Semester Award Granted
Summer 2025
Submission Date
July 2025
Document Type
Dissertation
Degree Name
Doctor of Philosophy (PhD)
Thesis/Dissertation Advisor [Chair]
Anil Bilgihan
Abstract
Firms today spend more than 30 billion dollars on marketing data. This obsession with data has been propelled by a firm's ongoing need to better understand its consumers and, in turn, drive positive firm performance. While the relationship between brand equity and firm performance has been confirmed for the last two decades, this study explores how data collection negatively moderates the existing relationship by testing multiple variables of privacy risk. This theoretical paper with a pilot study explores how the conflicting balance of shareholder theory and stakeholder theory can lead firms towards data collection practices that indirectly diminish the firm’s financial benefits due to consumer privacy risk.

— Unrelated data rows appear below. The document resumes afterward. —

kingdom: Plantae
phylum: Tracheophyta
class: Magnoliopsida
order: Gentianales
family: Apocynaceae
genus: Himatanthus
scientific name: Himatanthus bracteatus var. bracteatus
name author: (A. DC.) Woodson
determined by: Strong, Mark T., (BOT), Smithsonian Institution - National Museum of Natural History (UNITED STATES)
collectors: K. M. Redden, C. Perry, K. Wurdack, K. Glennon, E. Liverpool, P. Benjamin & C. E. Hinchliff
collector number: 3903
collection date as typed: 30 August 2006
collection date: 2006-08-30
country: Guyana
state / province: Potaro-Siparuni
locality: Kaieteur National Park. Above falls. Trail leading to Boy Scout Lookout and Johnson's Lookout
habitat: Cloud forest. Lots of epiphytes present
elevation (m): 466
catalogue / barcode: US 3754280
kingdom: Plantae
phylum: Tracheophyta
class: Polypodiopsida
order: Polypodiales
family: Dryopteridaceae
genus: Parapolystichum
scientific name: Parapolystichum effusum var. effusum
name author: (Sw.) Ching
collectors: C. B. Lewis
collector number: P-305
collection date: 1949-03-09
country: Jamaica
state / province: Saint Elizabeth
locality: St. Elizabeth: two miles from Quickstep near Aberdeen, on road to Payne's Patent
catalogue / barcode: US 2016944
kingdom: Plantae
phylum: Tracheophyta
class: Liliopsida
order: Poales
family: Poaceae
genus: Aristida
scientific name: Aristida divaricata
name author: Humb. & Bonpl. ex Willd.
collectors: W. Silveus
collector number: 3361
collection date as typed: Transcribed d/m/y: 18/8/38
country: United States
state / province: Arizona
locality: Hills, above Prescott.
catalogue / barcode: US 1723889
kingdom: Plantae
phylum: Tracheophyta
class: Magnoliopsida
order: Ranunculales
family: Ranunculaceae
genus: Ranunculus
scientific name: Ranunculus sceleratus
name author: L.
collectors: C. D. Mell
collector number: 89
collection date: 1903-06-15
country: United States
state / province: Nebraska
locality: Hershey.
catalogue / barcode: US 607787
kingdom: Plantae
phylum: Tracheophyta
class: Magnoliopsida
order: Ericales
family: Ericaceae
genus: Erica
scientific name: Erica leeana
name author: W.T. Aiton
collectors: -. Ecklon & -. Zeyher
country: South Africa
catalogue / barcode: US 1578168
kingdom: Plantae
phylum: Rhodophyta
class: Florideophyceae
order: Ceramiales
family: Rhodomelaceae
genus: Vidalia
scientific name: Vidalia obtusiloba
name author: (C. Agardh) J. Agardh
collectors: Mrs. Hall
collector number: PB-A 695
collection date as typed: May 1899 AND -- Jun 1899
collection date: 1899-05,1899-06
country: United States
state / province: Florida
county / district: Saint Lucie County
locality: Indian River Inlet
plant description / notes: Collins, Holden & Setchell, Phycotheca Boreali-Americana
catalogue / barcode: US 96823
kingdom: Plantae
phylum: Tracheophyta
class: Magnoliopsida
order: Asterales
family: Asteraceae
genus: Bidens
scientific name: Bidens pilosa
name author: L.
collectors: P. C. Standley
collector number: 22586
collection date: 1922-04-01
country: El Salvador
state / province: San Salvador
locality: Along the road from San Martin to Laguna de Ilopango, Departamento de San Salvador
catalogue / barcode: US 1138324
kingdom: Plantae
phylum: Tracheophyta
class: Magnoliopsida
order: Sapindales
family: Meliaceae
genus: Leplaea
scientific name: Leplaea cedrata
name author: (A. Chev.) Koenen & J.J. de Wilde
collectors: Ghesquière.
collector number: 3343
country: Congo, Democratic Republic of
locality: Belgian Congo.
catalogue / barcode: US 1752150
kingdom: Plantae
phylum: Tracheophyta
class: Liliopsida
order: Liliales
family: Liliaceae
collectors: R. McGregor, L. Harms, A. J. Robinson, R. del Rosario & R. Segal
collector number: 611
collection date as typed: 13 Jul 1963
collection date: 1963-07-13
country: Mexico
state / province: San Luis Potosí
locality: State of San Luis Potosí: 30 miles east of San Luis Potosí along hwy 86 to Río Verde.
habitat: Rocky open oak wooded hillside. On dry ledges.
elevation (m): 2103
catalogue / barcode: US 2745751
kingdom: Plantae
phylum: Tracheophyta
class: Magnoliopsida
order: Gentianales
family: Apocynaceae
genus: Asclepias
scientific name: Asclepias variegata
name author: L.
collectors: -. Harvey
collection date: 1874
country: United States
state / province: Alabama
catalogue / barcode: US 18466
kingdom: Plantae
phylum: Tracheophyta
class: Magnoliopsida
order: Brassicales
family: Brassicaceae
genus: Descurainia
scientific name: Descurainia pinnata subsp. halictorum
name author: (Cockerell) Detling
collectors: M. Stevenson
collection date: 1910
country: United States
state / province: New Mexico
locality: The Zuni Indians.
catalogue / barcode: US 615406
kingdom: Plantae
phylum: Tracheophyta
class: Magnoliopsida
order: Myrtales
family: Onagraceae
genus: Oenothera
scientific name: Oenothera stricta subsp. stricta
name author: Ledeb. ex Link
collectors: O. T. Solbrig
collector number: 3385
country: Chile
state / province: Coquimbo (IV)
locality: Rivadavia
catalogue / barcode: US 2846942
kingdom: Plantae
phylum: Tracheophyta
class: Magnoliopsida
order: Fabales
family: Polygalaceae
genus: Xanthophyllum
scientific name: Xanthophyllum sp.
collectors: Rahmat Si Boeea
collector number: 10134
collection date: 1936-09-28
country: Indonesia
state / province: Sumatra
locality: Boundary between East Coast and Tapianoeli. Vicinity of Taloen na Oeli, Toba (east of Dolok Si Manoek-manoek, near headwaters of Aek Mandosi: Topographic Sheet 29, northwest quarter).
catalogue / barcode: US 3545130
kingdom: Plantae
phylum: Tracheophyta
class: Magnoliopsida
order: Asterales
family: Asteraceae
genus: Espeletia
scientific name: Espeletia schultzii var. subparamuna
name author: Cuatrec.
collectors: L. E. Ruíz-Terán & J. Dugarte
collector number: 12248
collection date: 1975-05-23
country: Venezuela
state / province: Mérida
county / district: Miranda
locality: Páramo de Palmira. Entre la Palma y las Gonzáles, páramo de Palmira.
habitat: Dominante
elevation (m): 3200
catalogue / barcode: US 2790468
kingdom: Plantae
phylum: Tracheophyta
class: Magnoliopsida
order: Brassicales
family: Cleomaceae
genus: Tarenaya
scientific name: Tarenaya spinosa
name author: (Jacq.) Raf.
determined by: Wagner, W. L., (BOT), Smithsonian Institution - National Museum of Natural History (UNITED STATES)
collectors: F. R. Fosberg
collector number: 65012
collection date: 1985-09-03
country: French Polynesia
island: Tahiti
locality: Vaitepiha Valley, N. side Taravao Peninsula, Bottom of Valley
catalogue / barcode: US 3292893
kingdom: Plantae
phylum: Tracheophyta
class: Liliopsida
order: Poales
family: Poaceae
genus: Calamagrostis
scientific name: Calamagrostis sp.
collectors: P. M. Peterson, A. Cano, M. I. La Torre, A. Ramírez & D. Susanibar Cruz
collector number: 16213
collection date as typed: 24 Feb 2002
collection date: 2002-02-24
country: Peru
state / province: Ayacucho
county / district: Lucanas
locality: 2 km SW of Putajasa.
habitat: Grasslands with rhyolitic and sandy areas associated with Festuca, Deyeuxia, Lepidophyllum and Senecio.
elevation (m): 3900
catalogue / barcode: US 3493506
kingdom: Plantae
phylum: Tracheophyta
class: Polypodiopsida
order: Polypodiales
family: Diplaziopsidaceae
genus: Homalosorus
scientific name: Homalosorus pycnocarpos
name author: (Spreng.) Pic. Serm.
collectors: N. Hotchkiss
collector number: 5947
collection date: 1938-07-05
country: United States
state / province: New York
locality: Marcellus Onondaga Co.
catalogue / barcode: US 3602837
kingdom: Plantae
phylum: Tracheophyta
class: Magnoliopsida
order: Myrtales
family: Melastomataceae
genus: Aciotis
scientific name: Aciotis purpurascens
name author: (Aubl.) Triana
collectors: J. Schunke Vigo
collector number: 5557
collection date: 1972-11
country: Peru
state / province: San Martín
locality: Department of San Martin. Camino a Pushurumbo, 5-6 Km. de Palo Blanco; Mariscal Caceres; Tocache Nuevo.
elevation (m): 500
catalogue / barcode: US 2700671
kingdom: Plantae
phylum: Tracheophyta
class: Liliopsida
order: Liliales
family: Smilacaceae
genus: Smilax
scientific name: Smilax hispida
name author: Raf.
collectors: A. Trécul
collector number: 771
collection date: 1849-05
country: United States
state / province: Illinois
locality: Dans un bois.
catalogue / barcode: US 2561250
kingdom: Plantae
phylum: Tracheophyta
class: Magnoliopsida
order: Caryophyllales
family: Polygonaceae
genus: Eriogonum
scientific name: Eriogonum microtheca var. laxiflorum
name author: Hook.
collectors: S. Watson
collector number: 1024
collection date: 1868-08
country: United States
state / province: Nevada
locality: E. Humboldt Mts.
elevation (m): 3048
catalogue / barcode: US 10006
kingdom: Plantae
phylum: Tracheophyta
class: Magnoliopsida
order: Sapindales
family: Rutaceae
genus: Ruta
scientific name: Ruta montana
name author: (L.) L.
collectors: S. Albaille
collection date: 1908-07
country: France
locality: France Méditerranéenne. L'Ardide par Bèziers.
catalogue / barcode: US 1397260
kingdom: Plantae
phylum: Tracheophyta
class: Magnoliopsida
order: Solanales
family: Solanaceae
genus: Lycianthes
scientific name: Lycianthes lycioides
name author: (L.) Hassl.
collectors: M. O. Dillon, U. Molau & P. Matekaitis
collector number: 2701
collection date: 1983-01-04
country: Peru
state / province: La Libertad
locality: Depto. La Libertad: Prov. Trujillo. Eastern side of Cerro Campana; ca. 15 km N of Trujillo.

The pilot study of 13 firms (N=13) with 540 consumer observations (n=540) utilizes OLS regression with interaction to explore the moderating effects of four privacy risk dimensions. The study provides preliminary evidence for a history of data collection having a weakening effect on the relationship between brand equity and firm performance. Exploring this moderating effect confirms stakeholder theory as the preferred theoretical construct for firm governance when establishing data collection practices.
Recommended Citation
Garcia, Victor, "DO MARKETERS NEED TO KNOW? HOW FIRMS' NEWFOUND QUEST FOR CUSTOMER DATA IS ERODING FIRM PERFORMANCE" (2025). Electronic Theses and Dissertations. 114.